Genau wie diesen Bäumen, die ursprünglich auf einer feuchten Wiese gepflanzt wurden, erging es bundesweit sehr vielen Fichten. Biologen und Förster beschreiben den Befall einhellig. Erst kommen einzelne Pionierkäfer und testen den Baum. Sie fressen sich in das nahrhafte Gewebe, das unter der Borke liegt. So ein Pionier prüft, ob der Baum noch die Kraft besitzt, sich mit Harz zu wehren. Er verströmt Pheromone und lockt damit Artgenossen an. Die inzwischen begatteten Weibchen legen dann „Muttergänge“ in dem Baum an, in die sie ihre Larven legen. Dann fressen die Larven, und nicht lange nach dem Befall ist der Baum tot. Ein gesunder Baum kann sich gegen wenige Käfer wehren, er tötet sie mit Harz. Bei Trockenheit, wie zuletzt in den Dürrejahren 2018 bis 2020, ist er nahezu wehrlos. In solchen Jahren bringt der Käfer nicht ein oder zwei Generationen hervor, sondern drei bis vier. Ein Käferweibchen kann mehr als 100.000 Nachkommen hinterlassen.

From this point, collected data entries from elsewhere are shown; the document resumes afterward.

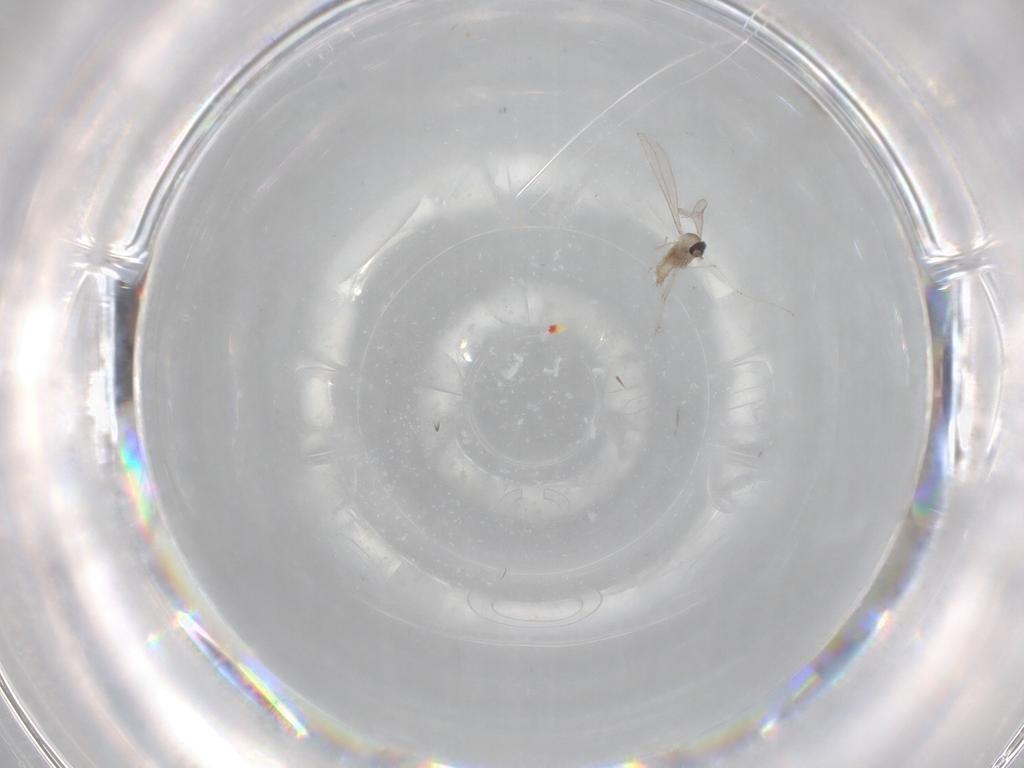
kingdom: Animalia
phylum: Arthropoda
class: Insecta
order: Diptera
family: Cecidomyiidae
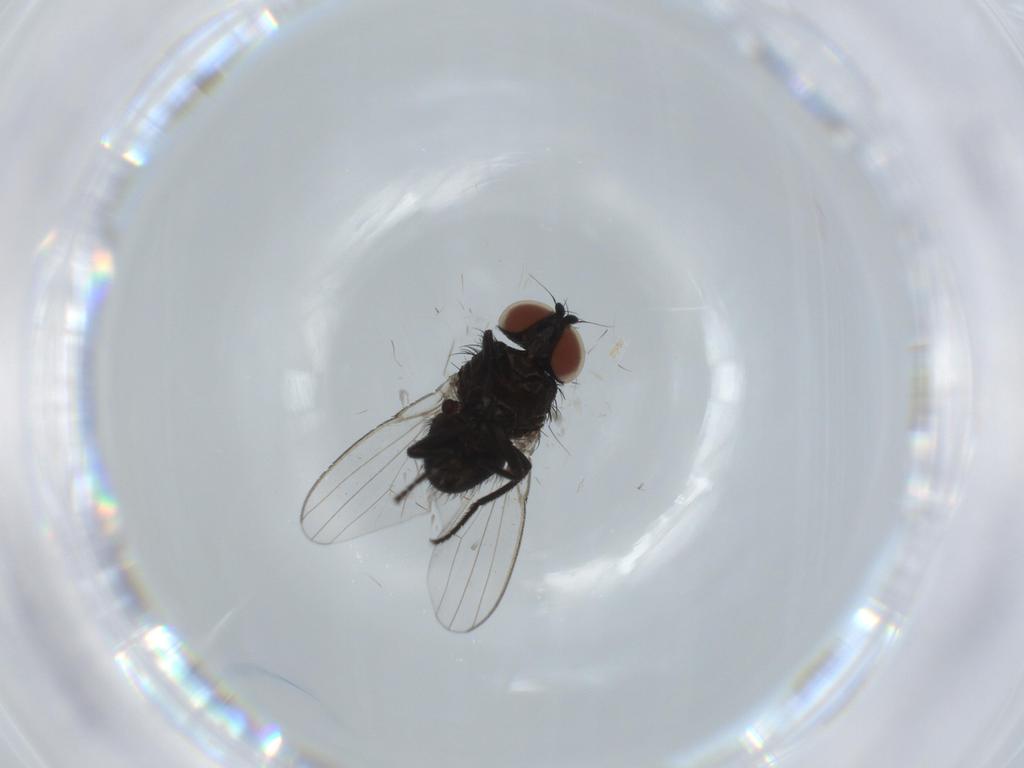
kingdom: Animalia
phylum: Arthropoda
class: Insecta
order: Diptera
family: Milichiidae
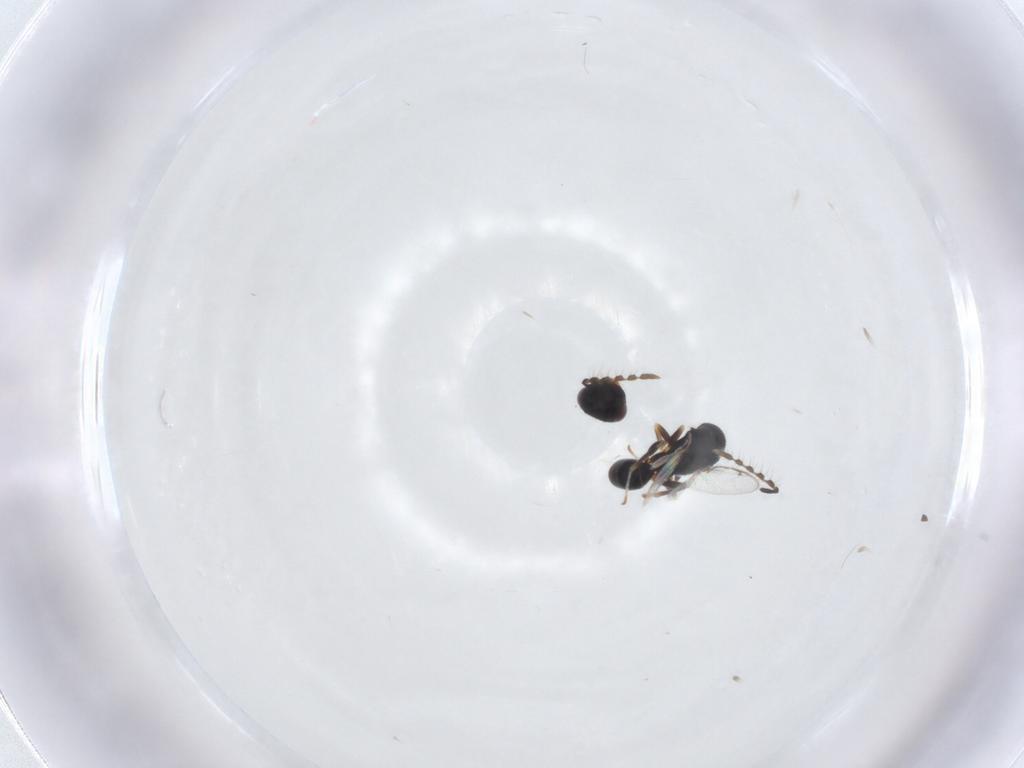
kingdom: Animalia
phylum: Arthropoda
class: Insecta
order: Hymenoptera
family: Eurytomidae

Das spiegelt sich in der bundesweiten Waldzustandserhebung:
„Die Ergebnisse der Waldzustandserhebung 2020 bestätigen, was wir befürchtet haben: Unserem Wald geht es weiterhin sehr schlecht. Das vergangene Trockenjahr, das zudem von Sturmereignissen und Schädlingen geprägt war, hat dem Wald erneut zugesetzt. Die Auswirkungen des Klimawandels spüren wir mit aller Härte. Vor allem unsere alten Wälder leiden. Noch nie seit Beginn der Erhebungen sind so viele Bäume abgestorben wie im Jahr 2020. Die Folgeschäden werden auch in den kommenden Jahren zu spüren sein. Einen kleinen Lichtblick stellt der Kronenzustand unserer Eichen dar. Sie konnten sich 2020 geringfügig regenerieren. Nichtsdestotrotz sind die Schäden weiterhin auf sehr hohem Niveau.“
(Quelle: Vorwort der „Ergebnisse Waldzustandserhebung 2020“ des Bundesministeriums für Ernährung Landwirtschaft, verfasst von Ministerin Julia Klöckner)

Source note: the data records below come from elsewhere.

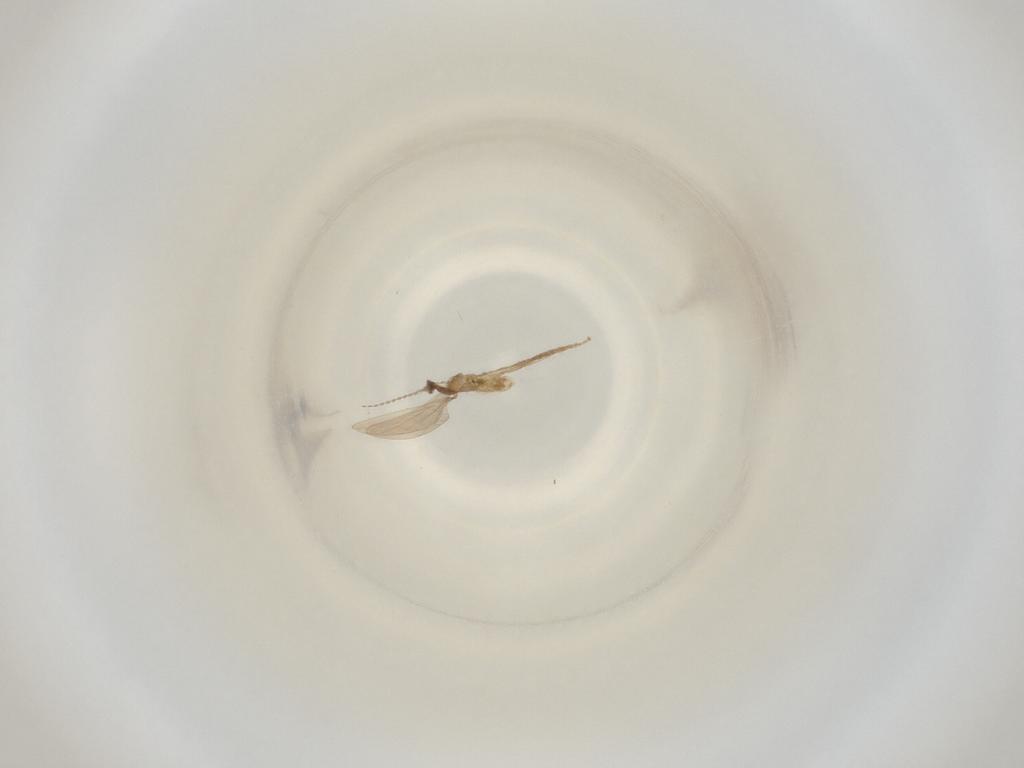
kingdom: Animalia
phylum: Arthropoda
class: Insecta
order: Diptera
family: Cecidomyiidae
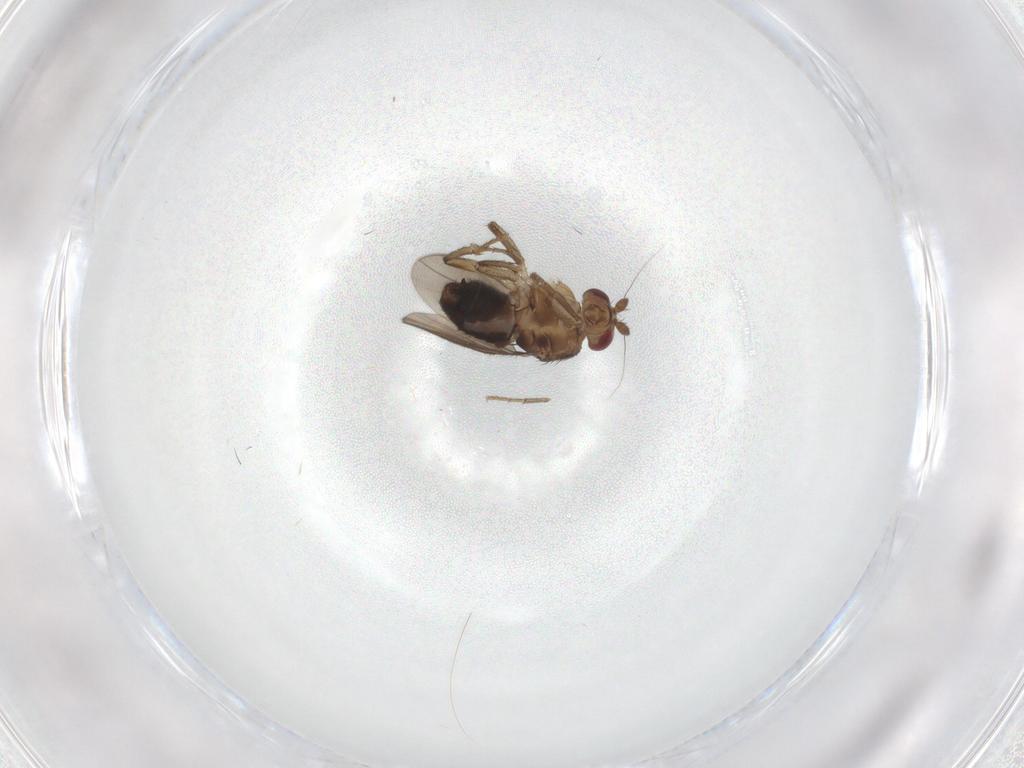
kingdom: Animalia
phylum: Arthropoda
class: Insecta
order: Diptera
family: Sphaeroceridae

Die zentralen Ergebnisse des Berichtes lauten:
Noch nie waren so viele Erhebungs-Bäume abgestorben wie 2020.
Vier von fünf Bäumen haben lichte Kronen, konkret:

  • 79 Prozent der Fichten.
  • 80 Prozent der Kiefern.
  • 80 Prozent der Eichen.
  • 89 Prozent der Buchen.
  • 27 Prozent aller Bäume weisen deutliche Veränderungen auf
  • Das heißt: Bei diesen Bäumen sind mindestens 26 Prozent der Blätter oder Nadeln vorzeitig abgefallen.  

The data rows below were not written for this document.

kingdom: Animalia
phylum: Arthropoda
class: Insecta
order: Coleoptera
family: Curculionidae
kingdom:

Vergleicht man die jährliche durchschnittliche Temperatur des Jahres 2020 von Hamburg mit der vom Großraum Heidelberg des gleichen Zeitraumes, so ist es hier mit 10,7 °C ungefähr ein Grad wärmer als in Hamburg. Die badischen Fichten haben also einen noch schwereren Stand als die norddeutschen. Schaut man sich die Niederschlagswerte des Jahres 2020 an, so zeigt sich ein verblüffendes Ergebnis: in Hamburg war es mit 804 mm trockener als in Heidelberg mit 927 mm. Ein tiefergehender Blick auf das aktuell pflanzenverfügbare Wasser im Oberboden offenbart, dass für die Pflanzen in Norddeutschland mit ca. 60 % nFK günstigere Bedingungen als hier in Nordbaden mit ca. 40 % nFK herrschen – unter der sogenannten Feldkapazität nFK versteht man die Wassermenge, die ein zunächst wassergesättigter Boden gegen die Schwerkraft nach 2 bis 3 Tagen noch halten kann.
[Quelle: Dürremonitor des UFZ (Helmholtz Institut für Umwelttechnik) vom 9.4.2021].